To-do item>
Write out the text of the records below again, putting "Vivenda" wherever "Moradia" appears and changing nothing else. Leave the pictures out.
☆ ☆ ☆
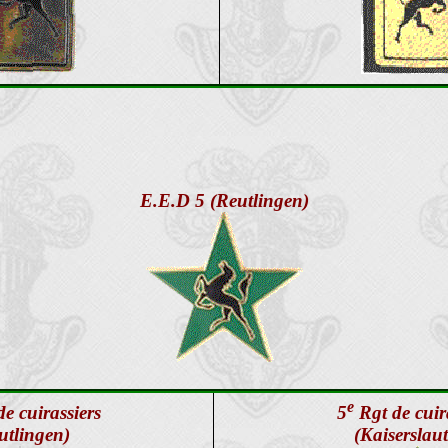
E.E.D 5 (Reutlingen)
e
e cuirassiers
5
Rgt de cuir
utlingen)
(Kaiserslau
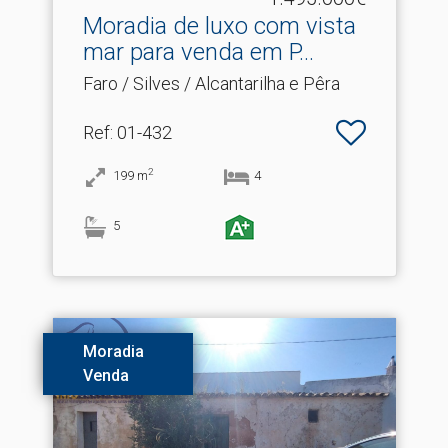
Moradia de luxo com vista
mar para venda em P.​..
Faro / Silves / Alcantarilha e Pêra
Ref
: 01-432
2
199
m
4
5
Moradia
Venda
☆ ☆ ☆
Response to this task>
E.E.D 5 (Reutlingen)
e
e cuirassiers
5
Rgt de cuir
utlingen)
(Kaiserslau
Vivenda de luxo com vista
mar para venda em P.​..
Faro / Silves / Alcantarilha e Pêra
Ref
: 01-432
2
199
m
4
5
Vivenda
Venda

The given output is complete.